- _Reading text_

● ● ● ● ● ● ●

In some countries, nonresidents are also taxed on foreign-source income remitted or received by them (Examples: Bangladesh, India, Israel, Jamaica, Malta, Singapore and Trinidad and Tobago).

There are also a few jurisdictions that treat a nonresident branch registered or operating in their country as a resident entity and tax it on its worldwide income (Examples: Argentina, Bulgaria, Ghana, Hungary, Mexico, Sri Lanka, Thailand, Taiwan, Tunisia, Ukraine).

Thus, the residence status is critical for tax purposes. Besides the scope of taxation, it usually affects the tax allowances and deductions, and subjects the taxpayer to special tax compliance rules. Moreover, only a person, who is a tax resident of a Contracting State, qualifies for treaty benefits.

Full vs Limited Taxation:

The reason given for residence as a basis for worldwide tax is that a person is expected to contribute for the privilege and the protection that the country of residence provides him.

A few countries also tax the worldwide income of their citizens, regardless of their tax residence. In their case, the diplomatic protection and the privileges that are provided by the country of citizenship are the reasons for taxing them. (Examples: Ecuador, South Korea, Liberia, the United States).

There are exceptions to the worldwide taxation of residents, such as:

(a) Nil tax regime:

There are several countries, which do not impose direct taxes on income. For example:

Personal tax:

Andorra, Anguilla, Antigua and Barbuda, Bahamas, Bahrain, Bermuda, Brunei, Cayman Islands, Cook Islands, French Polynesia, Kuwait, Maldives, Monaco, Nauru, Nevis, Oman, Paraguay, Qatar, Saudi Arabia, Seychelles, Turks and Caicos Islands, St Kitts and Nevis, the United Arab Emirates, Uruguay (except agricultural income), Vanuatu.

Corporate tax:

Anguilla, Bahamas, Bahrain (except oil companies), Bermuda, Cayman Islands, Kuwait (local owned), Maldives (except bank profits), Nauru, Nevis, Qatar (local owned), Saudi Arabia (local owned), Turks & Caicos Islands, the United Arab Emirates (except oil and gas companies and foreign banks), Vanuatu.

(b) Territorial regime:

(i) Full territoriality:

The countries, which follow the full territorial tax regime, tax their residents only on the taxable objects sourced or deemed sourced in their jurisdiction.

● ● ● ● ● ● ●

- _Stored data_
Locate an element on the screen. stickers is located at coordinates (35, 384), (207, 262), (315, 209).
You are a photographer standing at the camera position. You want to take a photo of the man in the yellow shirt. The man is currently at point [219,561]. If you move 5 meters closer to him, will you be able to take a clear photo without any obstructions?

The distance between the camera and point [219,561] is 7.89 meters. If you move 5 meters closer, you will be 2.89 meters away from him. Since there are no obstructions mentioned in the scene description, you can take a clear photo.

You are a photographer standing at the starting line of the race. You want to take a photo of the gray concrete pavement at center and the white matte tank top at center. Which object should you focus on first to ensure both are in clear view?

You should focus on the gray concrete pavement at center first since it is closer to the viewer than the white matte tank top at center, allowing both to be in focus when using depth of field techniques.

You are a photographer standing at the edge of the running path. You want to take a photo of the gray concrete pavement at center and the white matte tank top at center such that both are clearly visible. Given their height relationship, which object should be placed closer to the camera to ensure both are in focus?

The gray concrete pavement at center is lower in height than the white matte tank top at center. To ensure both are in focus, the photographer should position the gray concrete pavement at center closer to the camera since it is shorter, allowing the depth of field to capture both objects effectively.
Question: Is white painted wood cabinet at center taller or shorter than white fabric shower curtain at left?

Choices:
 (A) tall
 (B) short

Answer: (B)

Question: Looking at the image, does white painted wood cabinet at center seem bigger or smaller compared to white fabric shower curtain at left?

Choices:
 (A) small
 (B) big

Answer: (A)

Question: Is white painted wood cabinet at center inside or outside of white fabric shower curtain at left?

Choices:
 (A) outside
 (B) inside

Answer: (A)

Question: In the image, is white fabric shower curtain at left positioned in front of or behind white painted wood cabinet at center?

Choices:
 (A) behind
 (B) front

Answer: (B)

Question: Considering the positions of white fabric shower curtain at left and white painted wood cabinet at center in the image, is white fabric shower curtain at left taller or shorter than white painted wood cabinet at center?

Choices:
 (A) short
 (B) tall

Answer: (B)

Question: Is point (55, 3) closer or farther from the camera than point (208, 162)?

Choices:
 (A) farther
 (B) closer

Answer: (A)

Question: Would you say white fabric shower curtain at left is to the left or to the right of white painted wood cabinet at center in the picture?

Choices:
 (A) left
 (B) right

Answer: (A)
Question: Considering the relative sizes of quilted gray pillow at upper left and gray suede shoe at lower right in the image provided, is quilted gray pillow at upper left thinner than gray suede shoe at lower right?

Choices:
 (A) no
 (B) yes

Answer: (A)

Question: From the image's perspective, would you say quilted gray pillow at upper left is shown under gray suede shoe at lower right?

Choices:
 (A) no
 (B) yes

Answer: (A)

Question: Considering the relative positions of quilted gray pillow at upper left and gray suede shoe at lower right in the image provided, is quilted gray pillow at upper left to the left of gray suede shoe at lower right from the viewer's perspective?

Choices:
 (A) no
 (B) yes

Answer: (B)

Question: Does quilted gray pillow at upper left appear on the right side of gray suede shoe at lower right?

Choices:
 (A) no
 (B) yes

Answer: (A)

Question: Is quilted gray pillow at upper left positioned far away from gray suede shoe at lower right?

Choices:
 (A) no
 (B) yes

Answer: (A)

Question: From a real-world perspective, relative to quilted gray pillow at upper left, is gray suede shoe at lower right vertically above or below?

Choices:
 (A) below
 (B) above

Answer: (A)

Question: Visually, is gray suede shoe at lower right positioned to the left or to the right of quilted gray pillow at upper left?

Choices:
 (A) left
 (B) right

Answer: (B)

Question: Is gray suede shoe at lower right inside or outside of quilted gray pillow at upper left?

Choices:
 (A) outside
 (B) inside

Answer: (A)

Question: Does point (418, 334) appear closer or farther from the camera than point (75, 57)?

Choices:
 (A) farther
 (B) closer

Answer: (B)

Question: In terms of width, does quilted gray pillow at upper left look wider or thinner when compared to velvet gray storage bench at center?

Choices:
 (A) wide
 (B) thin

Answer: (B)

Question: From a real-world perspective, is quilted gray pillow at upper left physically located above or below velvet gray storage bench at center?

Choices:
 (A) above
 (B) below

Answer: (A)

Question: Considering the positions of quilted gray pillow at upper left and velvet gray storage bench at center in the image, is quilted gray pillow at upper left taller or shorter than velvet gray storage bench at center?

● ● ● ● ● ● ●

- _Exercise set_
1 > Print the records from their first line up to and including the line containing "You are a photographer standing at the edge", copied word for word.
2 > Proceed with the text on tax residence and territorial taxation, picking up right after its last sentence.
The text and the records have nothing to do with each other.

- _Answers by item number_
1 >
Locate an element on the screen. stickers is located at coordinates (35, 384), (207, 262), (315, 209).
You are a photographer standing at the camera position. You want to take a photo of the man in the yellow shirt. The man is currently at point [219,561]. If you move 5 meters closer to him, will you be able to take a clear photo without any obstructions?

The distance between the camera and point [219,561] is 7.89 meters. If you move 5 meters closer, you will be 2.89 meters away from him. Since there are no obstructions mentioned in the scene description, you can take a clear photo.

You are a photographer standing at the starting line of the race. You want to take a photo of the gray concrete pavement at center and the white matte tank top at center. Which object should you focus on first to ensure both are in clear view?

You should focus on the gray concrete pavement at center first since it is closer to the viewer than the white matte tank top at center, allowing both to be in focus when using depth of field techniques.

You are a photographer standing at the edge of the running path. You want to take a photo of the gray concrete pavement at center and the white matte tank top at center such that both are clearly visible. Given their height relationship, which object should be placed closer to the camera to ensure both are in focus?

2 >
Country examples include:

Personal tax:

Bolivia, Botswana, Cambodia, Costa Rica, Djibouti, Dominican Republic, Ecuador (non-nationals), El Salvador, Ghana, Guatemala, Guyana (earned income) Hong Kong, Iran (non-nationals), Jordan, Lebanon, Lesotho, Macau, Malawi, Malaysia, Mauritius, Mozambique, Namibia, Nicaragua, Panama, Philippines (non-nationals), Singapore, Swaziland, Taiwan, Thailand, Zambia, Zimbabwe.

Corporate tax:

Albania, Brunei, Bolivia, Botswana, Cambodia, Cameroon, Congo, Costa Rica, Dominican Republic, Djibouti, El Salvador, France, Gabon, Guatemala, Guinea, Hong Kong, Ivory Coast, Jordan, Kenya, Malawi, Lebanon, Lesotho, Libya, Macau, Malaysia, Monaco, Morocco, Mozambique, Namibia, Nicaragua, Oman, Panama, Paraguay, Qatar, Senegal, Seychelles, Singapore, South Africa (pre 2001), Swaziland, Uruguay, Zimbabwe.

(ii) Partial territoriality:

Some countries apply a partial territorial tax regime on individuals, who are resident but not ordinarily resident. They may not be taxed on all or certain foreign-source income, unless they are ordinarily resident.

Ordinary residence denotes residence in a place with some degree of continuity and permanence due to a social or economic attachment. It is defined as “a man’s abode in a particular place or country as part of the regular order of his life for the time being (whether short or long) adopted voluntarily or for a settled purpose”.

Examples:

British Virgin Islands, Cyprus, Guernsey, Guyana (unearned income), India, Japan (non-permanent resident), Jersey, Lesotho, Malta, St Lucia, the United Kingdom, Zimbabwe.

(c) Received or remittance regime:

(i) Some countries that follow the full territorial regime also tax certain or all the foreign- source income that is received by, or remitted to, residents.

Examples:

Ghana, Guyana (earned income), Lesotho, Malaysia, Mauritius, Singapore, Thailand, Zambia.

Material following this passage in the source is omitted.